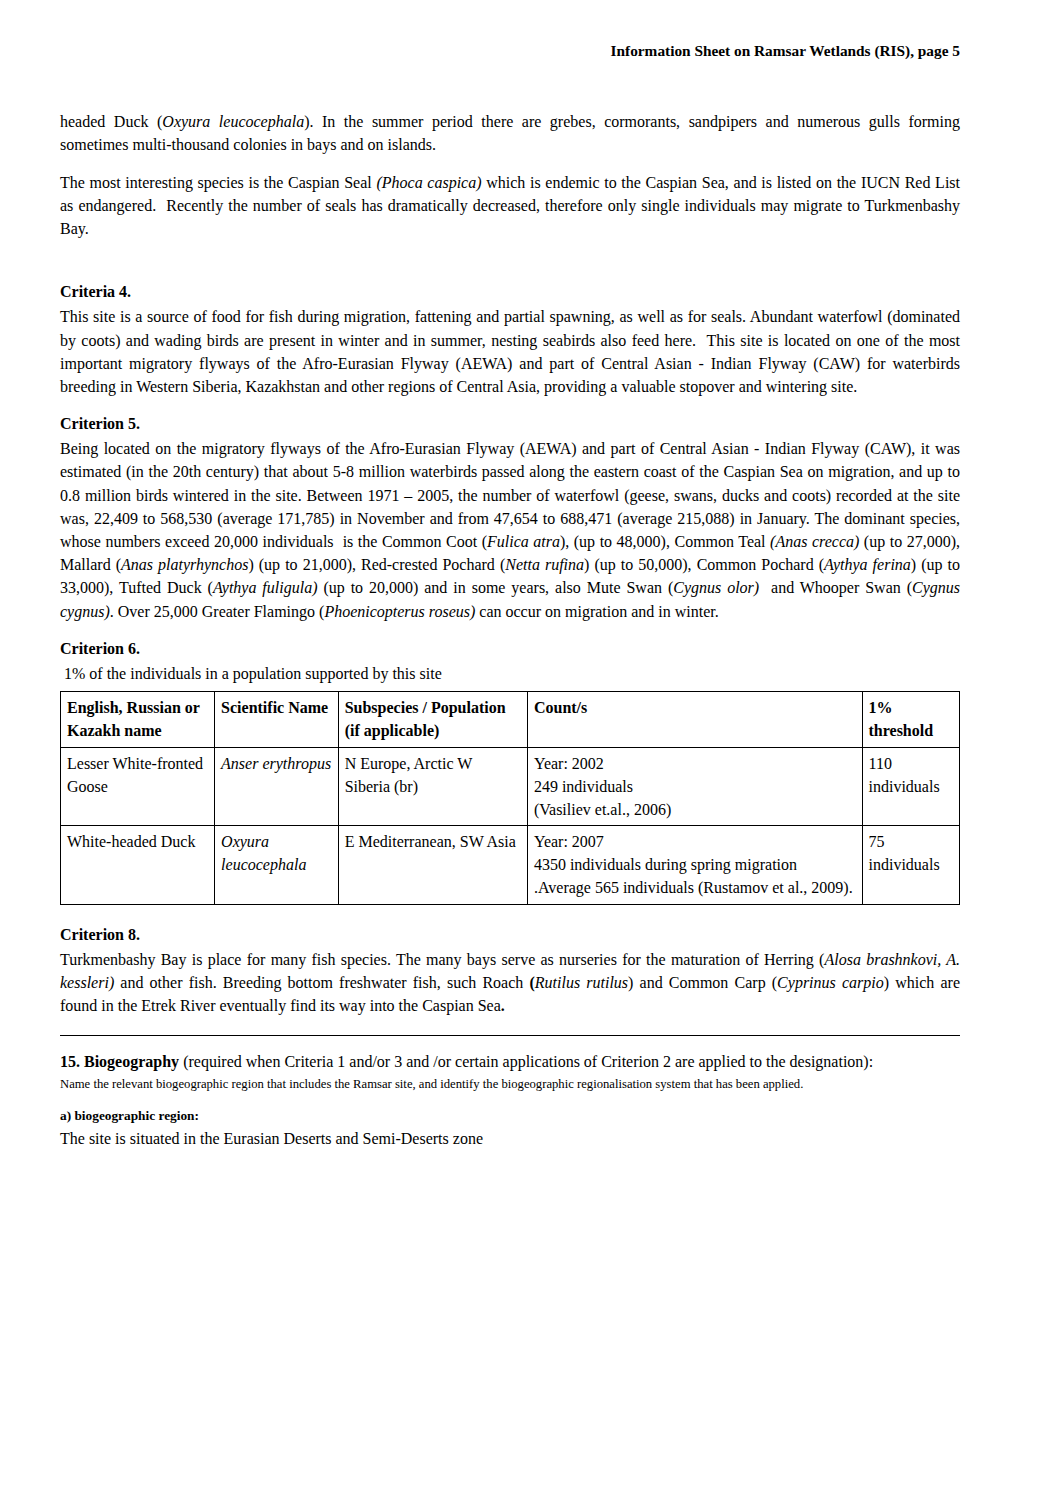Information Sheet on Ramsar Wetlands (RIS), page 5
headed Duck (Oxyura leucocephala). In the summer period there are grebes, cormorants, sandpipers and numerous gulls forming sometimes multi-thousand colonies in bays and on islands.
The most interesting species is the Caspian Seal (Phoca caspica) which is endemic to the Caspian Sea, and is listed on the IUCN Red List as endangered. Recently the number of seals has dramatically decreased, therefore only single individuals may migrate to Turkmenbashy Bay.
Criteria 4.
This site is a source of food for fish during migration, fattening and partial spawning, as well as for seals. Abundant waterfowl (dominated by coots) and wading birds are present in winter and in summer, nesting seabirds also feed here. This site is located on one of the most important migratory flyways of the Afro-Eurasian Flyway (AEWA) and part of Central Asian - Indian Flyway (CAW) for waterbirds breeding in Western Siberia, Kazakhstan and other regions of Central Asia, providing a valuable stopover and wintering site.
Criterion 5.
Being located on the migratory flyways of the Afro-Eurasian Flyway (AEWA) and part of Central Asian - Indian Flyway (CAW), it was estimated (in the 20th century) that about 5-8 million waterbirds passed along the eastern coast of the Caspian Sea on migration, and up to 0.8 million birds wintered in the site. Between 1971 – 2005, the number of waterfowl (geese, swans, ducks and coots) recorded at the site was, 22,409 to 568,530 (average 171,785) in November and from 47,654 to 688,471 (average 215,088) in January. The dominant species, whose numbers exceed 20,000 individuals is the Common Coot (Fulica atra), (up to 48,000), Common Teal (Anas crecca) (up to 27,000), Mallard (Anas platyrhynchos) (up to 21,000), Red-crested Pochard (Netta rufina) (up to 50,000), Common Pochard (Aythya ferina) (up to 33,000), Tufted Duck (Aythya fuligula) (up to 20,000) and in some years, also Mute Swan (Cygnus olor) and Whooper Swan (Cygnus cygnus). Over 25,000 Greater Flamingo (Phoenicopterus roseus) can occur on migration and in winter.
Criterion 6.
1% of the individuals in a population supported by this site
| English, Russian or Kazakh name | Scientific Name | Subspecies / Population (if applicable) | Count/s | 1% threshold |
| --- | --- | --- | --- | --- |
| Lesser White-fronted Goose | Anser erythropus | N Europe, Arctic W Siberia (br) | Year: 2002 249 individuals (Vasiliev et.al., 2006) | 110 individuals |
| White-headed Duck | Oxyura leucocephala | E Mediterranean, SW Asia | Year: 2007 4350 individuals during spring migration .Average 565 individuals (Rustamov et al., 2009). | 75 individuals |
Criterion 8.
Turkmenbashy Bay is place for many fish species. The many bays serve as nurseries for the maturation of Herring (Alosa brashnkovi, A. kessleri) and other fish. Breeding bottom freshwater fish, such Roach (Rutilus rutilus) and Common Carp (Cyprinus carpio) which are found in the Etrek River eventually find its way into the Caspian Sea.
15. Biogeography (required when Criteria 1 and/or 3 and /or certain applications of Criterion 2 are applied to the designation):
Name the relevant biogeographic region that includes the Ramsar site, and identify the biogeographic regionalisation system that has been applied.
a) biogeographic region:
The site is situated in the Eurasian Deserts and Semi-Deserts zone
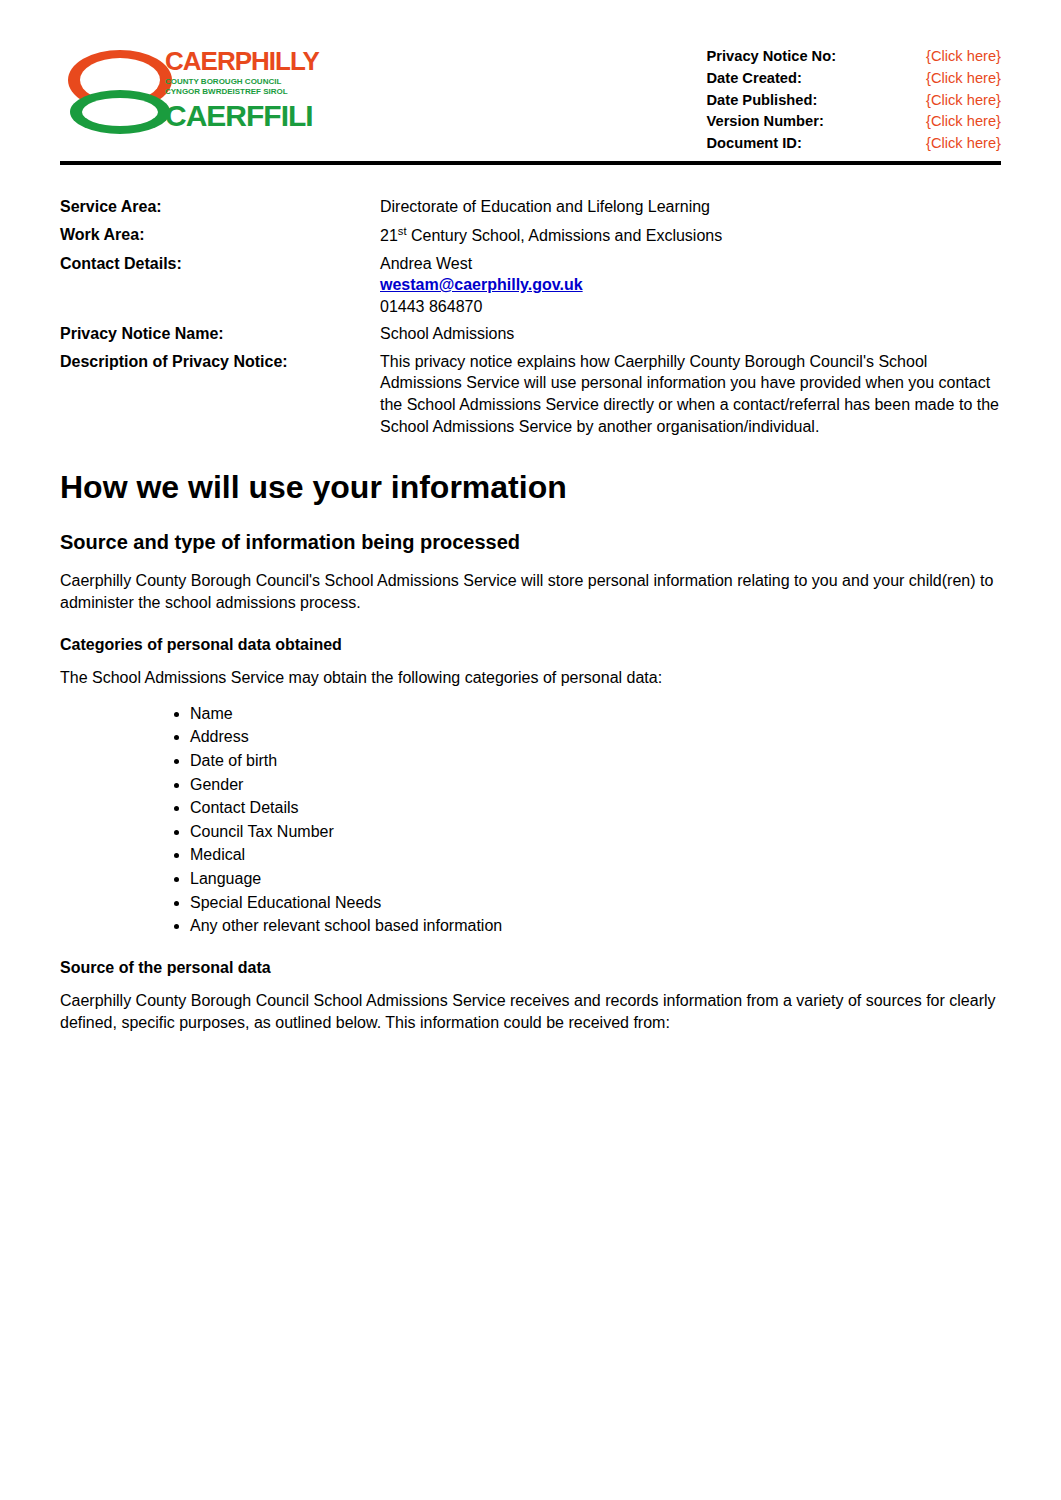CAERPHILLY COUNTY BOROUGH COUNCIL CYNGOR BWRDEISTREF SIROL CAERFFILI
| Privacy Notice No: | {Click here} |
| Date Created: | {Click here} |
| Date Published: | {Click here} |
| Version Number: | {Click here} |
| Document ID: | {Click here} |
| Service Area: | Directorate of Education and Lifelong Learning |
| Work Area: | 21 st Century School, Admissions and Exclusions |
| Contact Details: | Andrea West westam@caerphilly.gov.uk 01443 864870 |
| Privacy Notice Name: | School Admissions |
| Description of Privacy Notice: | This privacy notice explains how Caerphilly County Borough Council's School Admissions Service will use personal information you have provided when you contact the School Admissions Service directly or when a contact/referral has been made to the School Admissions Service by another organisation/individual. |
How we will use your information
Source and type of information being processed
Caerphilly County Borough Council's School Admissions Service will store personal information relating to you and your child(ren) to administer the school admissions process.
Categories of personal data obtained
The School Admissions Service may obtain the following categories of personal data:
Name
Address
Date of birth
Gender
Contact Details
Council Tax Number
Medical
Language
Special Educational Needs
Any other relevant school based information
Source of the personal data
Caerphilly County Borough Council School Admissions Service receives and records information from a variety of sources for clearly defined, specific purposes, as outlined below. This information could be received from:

[Task brief] Every record above must be printed exactly, except for its images.

[Final answer]
Information Sheet on Ramsar Wetlands (RIS), page 5
headed Duck (Oxyura leucocephala). In the summer period there are grebes, cormorants, sandpipers and numerous gulls forming sometimes multi-thousand colonies in bays and on islands.
The most interesting species is the Caspian Seal (Phoca caspica) which is endemic to the Caspian Sea, and is listed on the IUCN Red List as endangered. Recently the number of seals has dramatically decreased, therefore only single individuals may migrate to Turkmenbashy Bay.
Criteria 4.
This site is a source of food for fish during migration, fattening and partial spawning, as well as for seals. Abundant waterfowl (dominated by coots) and wading birds are present in winter and in summer, nesting seabirds also feed here. This site is located on one of the most important migratory flyways of the Afro-Eurasian Flyway (AEWA) and part of Central Asian - Indian Flyway (CAW) for waterbirds breeding in Western Siberia, Kazakhstan and other regions of Central Asia, providing a valuable stopover and wintering site.
Criterion 5.
Being located on the migratory flyways of the Afro-Eurasian Flyway (AEWA) and part of Central Asian - Indian Flyway (CAW), it was estimated (in the 20th century) that about 5-8 million waterbirds passed along the eastern coast of the Caspian Sea on migration, and up to 0.8 million birds wintered in the site. Between 1971 – 2005, the number of waterfowl (geese, swans, ducks and coots) recorded at the site was, 22,409 to 568,530 (average 171,785) in November and from 47,654 to 688,471 (average 215,088) in January. The dominant species, whose numbers exceed 20,000 individuals is the Common Coot (Fulica atra), (up to 48,000), Common Teal (Anas crecca) (up to 27,000), Mallard (Anas platyrhynchos) (up to 21,000), Red-crested Pochard (Netta rufina) (up to 50,000), Common Pochard (Aythya ferina) (up to 33,000), Tufted Duck (Aythya fuligula) (up to 20,000) and in some years, also Mute Swan (Cygnus olor) and Whooper Swan (Cygnus cygnus). Over 25,000 Greater Flamingo (Phoenicopterus roseus) can occur on migration and in winter.
Criterion 6.
1% of the individuals in a population supported by this site
| English, Russian or Kazakh name | Scientific Name | Subspecies / Population (if applicable) | Count/s | 1% threshold |
| --- | --- | --- | --- | --- |
| Lesser White-fronted Goose | Anser erythropus | N Europe, Arctic W Siberia (br) | Year: 2002 249 individuals (Vasiliev et.al., 2006) | 110 individuals |
| White-headed Duck | Oxyura leucocephala | E Mediterranean, SW Asia | Year: 2007 4350 individuals during spring migration .Average 565 individuals (Rustamov et al., 2009). | 75 individuals |
Criterion 8.
Turkmenbashy Bay is place for many fish species. The many bays serve as nurseries for the maturation of Herring (Alosa brashnkovi, A. kessleri) and other fish. Breeding bottom freshwater fish, such Roach (Rutilus rutilus) and Common Carp (Cyprinus carpio) which are found in the Etrek River eventually find its way into the Caspian Sea.
15. Biogeography (required when Criteria 1 and/or 3 and /or certain applications of Criterion 2 are applied to the designation):
Name the relevant biogeographic region that includes the Ramsar site, and identify the biogeographic regionalisation system that has been applied.
a) biogeographic region:
The site is situated in the Eurasian Deserts and Semi-Deserts zone
CAERPHILLY COUNTY BOROUGH COUNCIL CYNGOR BWRDEISTREF SIROL CAERFFILI
| Privacy Notice No: | {Click here} |
| Date Created: | {Click here} |
| Date Published: | {Click here} |
| Version Number: | {Click here} |
| Document ID: | {Click here} |
| Service Area: | Directorate of Education and Lifelong Learning |
| Work Area: | 21 st Century School, Admissions and Exclusions |
| Contact Details: | Andrea West westam@caerphilly.gov.uk 01443 864870 |
| Privacy Notice Name: | School Admissions |
| Description of Privacy Notice: | This privacy notice explains how Caerphilly County Borough Council's School Admissions Service will use personal information you have provided when you contact the School Admissions Service directly or when a contact/referral has been made to the School Admissions Service by another organisation/individual. |
How we will use your information
Source and type of information being processed
Caerphilly County Borough Council's School Admissions Service will store personal information relating to you and your child(ren) to administer the school admissions process.
Categories of personal data obtained
The School Admissions Service may obtain the following categories of personal data:
Name
Address
Date of birth
Gender
Contact Details
Council Tax Number
Medical
Language
Special Educational Needs
Any other relevant school based information
Source of the personal data
Caerphilly County Borough Council School Admissions Service receives and records information from a variety of sources for clearly defined, specific purposes, as outlined below. This information could be received from:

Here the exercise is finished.